A Family’s Perspective
“We can’t do it. It’s not fair. You remember how she felt about Aunt Ella. ‘This must never happen to me,’ she said. ‘Please don’t let it.'” Tears streaked my sister Anne’s face.
Aunt Ella had spent her last days tied into her bed at a large nursing home. Mother, her devoted niece, finally stopped visiting.
“I can’t bear to see her lying there all day,” she had said. “Just walking into that cold institution frightens me. Can you imagine how the residents feel? But I doubt that anybody has the time to even listen to them. And the smells…oh, girls, it’s awful!”
Frustration, anger, and hopelessness welled up in me. Caring for my mother, even if we took turns, would have been a full-time job for each of us. And would she have been happy shuttling back and forth…and being part of our rather frenetic lives? But then the guilt took over. Hadn’t she given and given to us and to our families? Now it was our turn.
Fortunately, Anne lives in Peterborough. “There is an alternative to nursing homes,” she said one day, after we’d exhausted every possibility we knew, including hiring round-the-clock home health care professionals. “And it’s a better life than anything we’ve tried, besides being much less expensive. It’s like a caring home…the kind you’d enjoy being a part of. It’s called Maplewood Manse, and is licensed as a Residential Care Facility. Max Sargent, who runs the home, used to work in a large nursing home, and wanted to try a smaller, more personal approach. He’s everybody’s father, brother, and savior rolled up into one.”

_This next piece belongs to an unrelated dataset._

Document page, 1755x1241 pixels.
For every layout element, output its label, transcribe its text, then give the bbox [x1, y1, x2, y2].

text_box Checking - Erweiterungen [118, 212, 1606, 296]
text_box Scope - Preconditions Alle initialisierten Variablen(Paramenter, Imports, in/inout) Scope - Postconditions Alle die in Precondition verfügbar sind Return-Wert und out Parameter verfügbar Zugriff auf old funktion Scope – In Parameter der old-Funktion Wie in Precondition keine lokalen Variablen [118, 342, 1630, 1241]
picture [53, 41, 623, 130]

“Well, it has a perfect name for a minister’s wife, but can Mom qualify?” I asked. She was nearly incontinent and often wandered from her room. “I don’t want anybody tying her in a chair!”

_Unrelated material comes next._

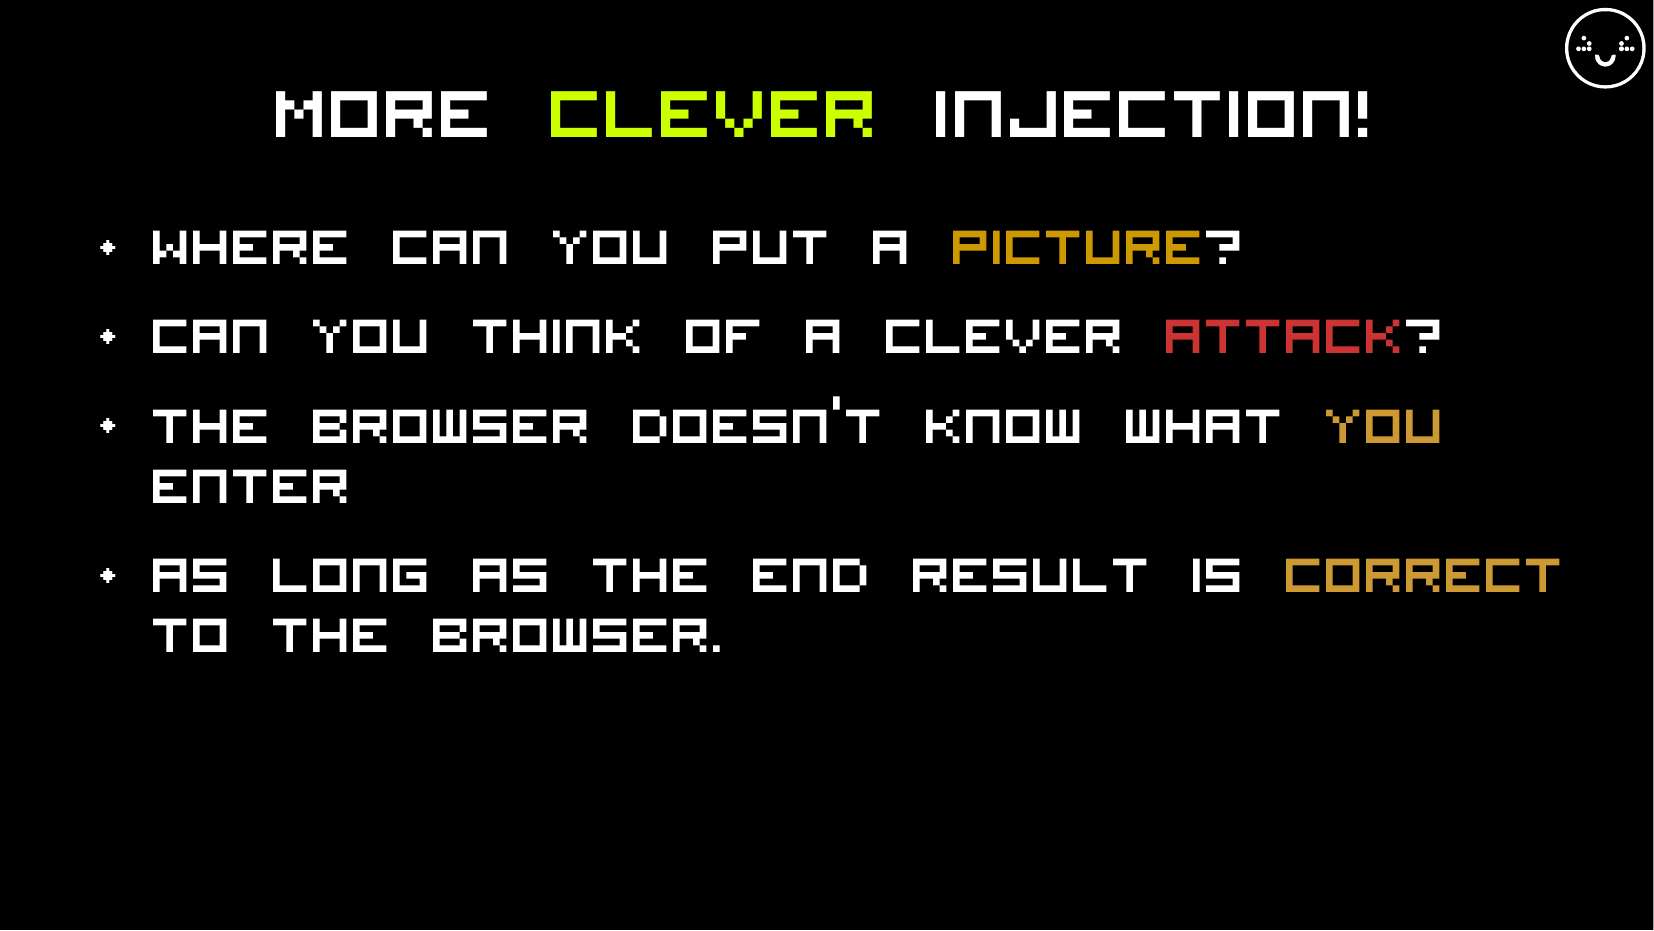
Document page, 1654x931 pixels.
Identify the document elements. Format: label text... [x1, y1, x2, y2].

title More clever injection! [82, 37, 1571, 193]
list Where can you put a picture? Can you think of a clever attack? The browser doesn’t know what you enter As long as the end result is correct to the browser. [82, 217, 1571, 758]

“Don’t worry about that. They treat their people like human beings, listen to them, try to understand their feelings and their needs. It’s a small place, and the staff can give individual attention and allow each person to retain his or her dignity. If I hadn’t seen it, myself, I wouldn’t have believed such places existed.”

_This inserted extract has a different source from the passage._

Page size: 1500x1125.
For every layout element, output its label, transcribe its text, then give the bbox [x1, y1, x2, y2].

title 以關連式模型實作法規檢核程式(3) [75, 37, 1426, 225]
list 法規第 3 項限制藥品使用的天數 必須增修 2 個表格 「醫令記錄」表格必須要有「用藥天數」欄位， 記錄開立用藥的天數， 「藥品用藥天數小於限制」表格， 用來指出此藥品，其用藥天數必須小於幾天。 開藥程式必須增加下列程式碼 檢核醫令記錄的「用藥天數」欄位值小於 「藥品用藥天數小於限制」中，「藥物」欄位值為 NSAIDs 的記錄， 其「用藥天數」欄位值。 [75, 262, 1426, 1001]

“But the rooms…how can they fit fifteen people comfortably into one house?” I asked.
“It’s just like one of those old parsonages we lived in as children,” she explained. “The bedrooms are large and sunny, and there’s a living room with a piano, aquarium, and comfortable furniture.”
“And the meals, that’s the best part,” she continued. Max and his assistants are gourmet cooks. I stayed for dinner last night and have already asked for two recipes. They bake a bread you’d die for! This is not institutional food. The idea is to enjoy, not to count every calorie. They experiment with new recipes, so mealtime is something to look forward to. Everybody sits at tables of three or four as a fancy restaurant. A few people have trays brought into their rooms at breakfast so they can lounge in their pajamas for a bit.”
It’s been two years since Mother moved to Maplewood Manse. I haven’t seen her happier in years! She enjoys the unstructured activity, the personal attention, the comings and goings of the head nurse and her aides—whose children sometimes visit and give an almost forgotten glimpse of the joys of grandchildren.
Every holiday is a special occasion—rabbits and colorful eggs at Easter, red hearts with lace on Valentine’s Day, and decorated cakes—with party hats and favors—for birthdays.
Nothing is too much trouble for Max and his staff. They enjoy the people, and learn about their lives to see them not just as they appear now, but also at other stages of a full life. They are seen as individuals, as family.
Anne called me last Christmas. “Mom has just returned from a bus ride into Peterborough to see the lights,” she said. “You should have seen her face—like a child’s, all aglow. I don’t know how much she’ll remember, but at that moment she was as happy and contented as I’ve ever seen her.”
In May, Max wrote me an enthusiastic letter, in which he described spring coming to Maplewood. “The folks are beginning to get out for their daily walks in the fresh air, which puts a different perspective on life. Soon the outdoor barbecues will begin—a wondrous and sometimes comical event with the wandering spirits.”
Thank God we have places like Maplewood Manse with staff who care about our beloved, wandering spirits.